------ Provided records

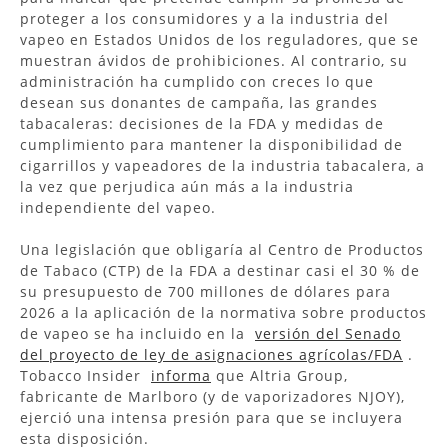
proteger a los consumidores y a la industria del
vapeo en Estados Unidos de los reguladores, que se
muestran ávidos de prohibiciones. Al contrario, su
administración ha cumplido con creces lo que
desean sus donantes de campaña, las grandes
tabacaleras: decisiones de la FDA y medidas de
cumplimiento para mantener la disponibilidad de
cigarrillos y vapeadores de la industria tabacalera, a
la vez que perjudica aún más a la industria
independiente del vapeo.
Una legislación que obligaría al Centro de Productos
de Tabaco (CTP) de la FDA a destinar casi el 30 % de
su presupuesto de 700 millones de dólares para
2026 a la aplicación de la normativa sobre productos
de vapeo se ha incluido en la
versión del Senado
del proyecto de ley de asignaciones agrícolas/FDA
.
Tobacco Insider
informa
que Altria Group,
fabricante de Marlboro (y de vaporizadores NJOY),
ejerció una intensa presión para que se incluyera
esta disposición.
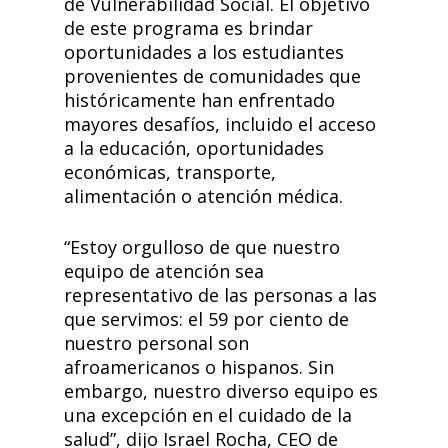
de Vulnerabilidad Social. El objetivo
de este programa es brindar
oportunidades a los estudiantes
provenientes de comunidades que
históricamente han enfrentado
mayores desafíos, incluido el acceso
a la educación, oportunidades
económicas, transporte,
alimentación o atención médica.
“Estoy orgulloso de que nuestro
equipo de atención sea
representativo de las personas a las
que servimos: el 59 por ciento de
nuestro personal son
afroamericanos o hispanos. Sin
embargo, nuestro diverso equipo es
una excepción en el cuidado de la
salud”, dijo Israel Rocha, CEO de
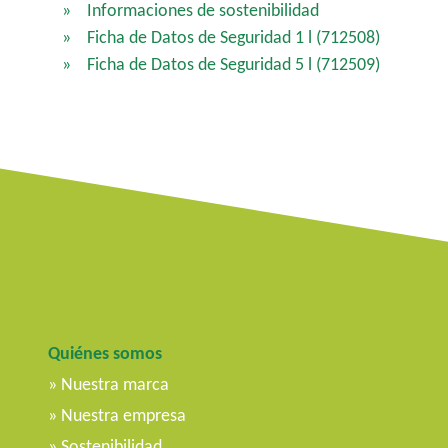
Informaciones de sostenibilidad
Ficha de Datos de Seguridad 1 l
(712508)
Ficha de Datos de Seguridad 5 l
(712509)
Quiénes somos
Nuestra marca
Nuestra empresa
Sostenibilidad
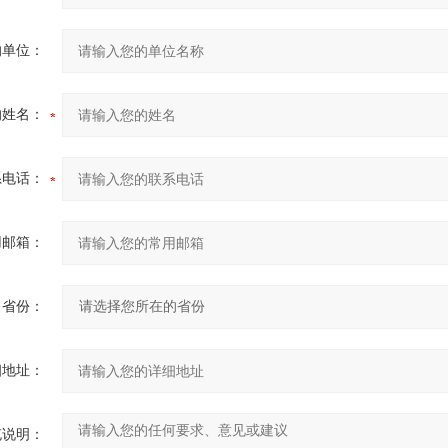
的单位：
的姓名：
系电话：
用邮箱：
省份：
细地址：
充说明：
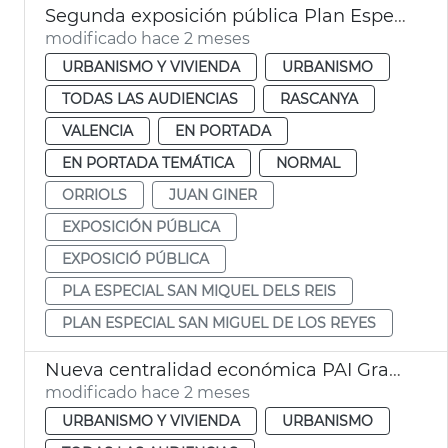
Segunda exposición pública Plan Especial Sant Miquel dels Reis València
modificado hace 2 meses
URBANISMO Y VIVIENDA
URBANISMO
TODAS LAS AUDIENCIAS
RASCANYA
VALENCIA
EN PORTADA
EN PORTADA TEMÁTICA
NORMAL
ORRIOLS
JUAN GINER
EXPOSICIÓN PÚBLICA
EXPOSICIÓ PÚBLICA
PLA ESPECIAL SAN MIQUEL DELS REIS
PLAN ESPECIAL SAN MIGUEL DE LOS REYES
Nueva centralidad económica PAI Grao València
modificado hace 2 meses
URBANISMO Y VIVIENDA
URBANISMO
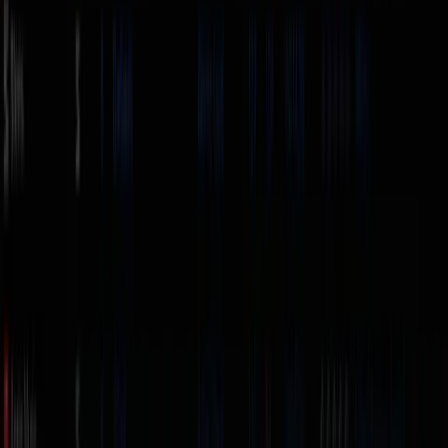
Compara los software DJ disponibles
Licencia /
Software
Marca
Ideal para
entrega
De por vida
Mezcla en vivo
Serato DJ Pro
Serato
· digital
/ controlador
Serato DJ
Todo en
DVS, video y
Serato
Suite
uno · digital
expansiones
Oficial ·
DJ.Studio
Plataforma
DJ.Studio
digital (1-3
Ultimate
completa
días)
Oficial ·
Export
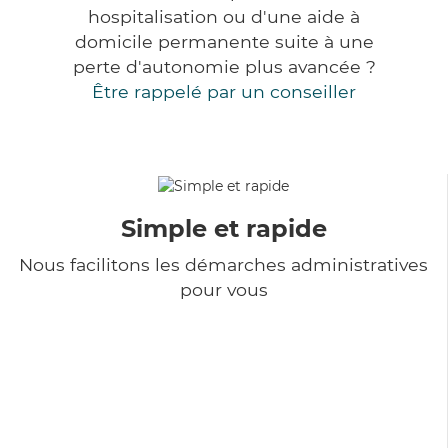
hospitalisation ou d'une aide à
domicile permanente suite à une
perte d'autonomie plus avancée ?
Être rappelé par un conseiller
Simple et rapide
Nous facilitons les démarches administratives
pour vous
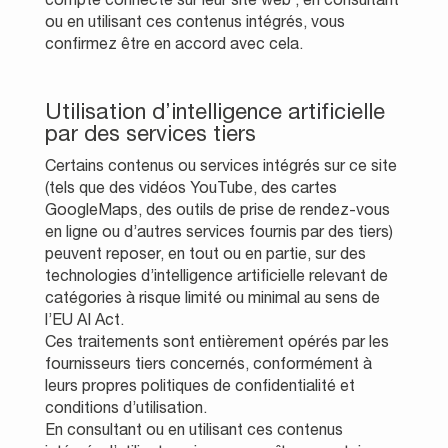
ou en utilisant ces contenus intégrés, vous
confirmez être en accord avec cela.
Utilisation d’intelligence artificielle
par des services tiers
Certains contenus ou services intégrés sur ce site
(tels que des vidéos YouTube, des cartes
GoogleMaps, des outils de prise de rendez-vous
en ligne ou d’autres services fournis par des tiers)
peuvent reposer, en tout ou en partie, sur des
technologies d’intelligence artificielle relevant de
catégories à risque limité ou minimal au sens de
l’EU AI Act.
Ces traitements sont entièrement opérés par les
fournisseurs tiers concernés, conformément à
leurs propres politiques de confidentialité et
conditions d’utilisation.
En consultant ou en utilisant ces contenus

------------

Goal of the exercise >> Before printing the records again, strip out the pictures; change nothing else.

Output for this task >>
proteger a los consumidores y a la industria del
vapeo en Estados Unidos de los reguladores, que se
muestran ávidos de prohibiciones. Al contrario, su
administración ha cumplido con creces lo que
desean sus donantes de campaña, las grandes
tabacaleras: decisiones de la FDA y medidas de
cumplimiento para mantener la disponibilidad de
cigarrillos y vapeadores de la industria tabacalera, a
la vez que perjudica aún más a la industria
independiente del vapeo.
Una legislación que obligaría al Centro de Productos
de Tabaco (CTP) de la FDA a destinar casi el 30 % de
su presupuesto de 700 millones de dólares para
2026 a la aplicación de la normativa sobre productos
de vapeo se ha incluido en la
versión del Senado
del proyecto de ley de asignaciones agrícolas/FDA
.
Tobacco Insider
informa
que Altria Group,
fabricante de Marlboro (y de vaporizadores NJOY),
ejerció una intensa presión para que se incluyera
esta disposición.
de Vulnerabilidad Social. El objetivo
de este programa es brindar
oportunidades a los estudiantes
provenientes de comunidades que
históricamente han enfrentado
mayores desafíos, incluido el acceso
a la educación, oportunidades
económicas, transporte,
alimentación o atención médica.
“Estoy orgulloso de que nuestro
equipo de atención sea
representativo de las personas a las
que servimos: el 59 por ciento de
nuestro personal son
afroamericanos o hispanos. Sin
embargo, nuestro diverso equipo es
una excepción en el cuidado de la
salud”, dijo Israel Rocha, CEO de
Informaciones de sostenibilidad
Ficha de Datos de Seguridad 1 l
(712508)
Ficha de Datos de Seguridad 5 l
(712509)
Quiénes somos
Nuestra marca
Nuestra empresa
Sostenibilidad
的单位：
的姓名：
系电话：
用邮箱：
省份：
细地址：
充说明：
Segunda exposición pública Plan Especial Sant Miquel dels Reis València
modificado hace 2 meses
URBANISMO Y VIVIENDA
URBANISMO
TODAS LAS AUDIENCIAS
RASCANYA
VALENCIA
EN PORTADA
EN PORTADA TEMÁTICA
NORMAL
ORRIOLS
JUAN GINER
EXPOSICIÓN PÚBLICA
EXPOSICIÓ PÚBLICA
PLA ESPECIAL SAN MIQUEL DELS REIS
PLAN ESPECIAL SAN MIGUEL DE LOS REYES
Nueva centralidad económica PAI Grao València
modificado hace 2 meses
URBANISMO Y VIVIENDA
URBANISMO
Compara los software DJ disponibles
Licencia /
Software
Marca
Ideal para
entrega
De por vida
Mezcla en vivo
Serato DJ Pro
Serato
· digital
/ controlador
Serato DJ
Todo en
DVS, video y
Serato
Suite
uno · digital
expansiones
Oficial ·
DJ.Studio
Plataforma
DJ.Studio
digital (1-3
Ultimate
completa
días)
Oficial ·
Export
hospitalisation ou d'une aide à
domicile permanente suite à une
perte d'autonomie plus avancée ?
Être rappelé par un conseiller
Simple et rapide
Nous facilitons les démarches administratives
pour vous
ou en utilisant ces contenus intégrés, vous
confirmez être en accord avec cela.
Utilisation d’intelligence artificielle
par des services tiers
Certains contenus ou services intégrés sur ce site
(tels que des vidéos YouTube, des cartes
GoogleMaps, des outils de prise de rendez-vous
en ligne ou d’autres services fournis par des tiers)
peuvent reposer, en tout ou en partie, sur des
technologies d’intelligence artificielle relevant de
catégories à risque limité ou minimal au sens de
l’EU AI Act.
Ces traitements sont entièrement opérés par les
fournisseurs tiers concernés, conformément à
leurs propres politiques de confidentialité et
conditions d’utilisation.
En consultant ou en utilisant ces contenus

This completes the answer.